━━━━━ Data extract

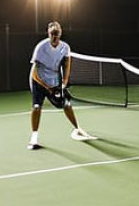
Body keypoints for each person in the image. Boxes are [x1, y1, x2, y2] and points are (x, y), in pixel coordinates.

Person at [27, 21, 95, 150]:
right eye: (52, 34)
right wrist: (48, 88)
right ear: (48, 33)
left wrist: (64, 82)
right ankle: (33, 138)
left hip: (54, 81)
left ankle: (78, 129)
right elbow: (34, 73)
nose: (55, 36)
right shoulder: (41, 47)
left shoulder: (65, 47)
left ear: (60, 33)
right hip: (38, 81)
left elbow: (67, 64)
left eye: (57, 34)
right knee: (36, 107)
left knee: (66, 104)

━━━━━━━━━━

Write out the whole listing exactly. Do not include the pictures.

Response:
Body keypoints for each person in the image. Boxes are [x1, y1, x2, y2] and points are (x, y), in pixel coordinates.

Person at [27, 21, 95, 150]:
right eye: (52, 34)
right wrist: (48, 88)
right ear: (48, 33)
left wrist: (64, 82)
right ankle: (33, 138)
left hip: (54, 81)
left ankle: (78, 129)
right elbow: (34, 73)
nose: (55, 36)
right shoulder: (41, 47)
left shoulder: (65, 47)
left ear: (60, 33)
right hip: (38, 81)
left elbow: (67, 64)
left eye: (57, 34)
right knee: (36, 107)
left knee: (66, 104)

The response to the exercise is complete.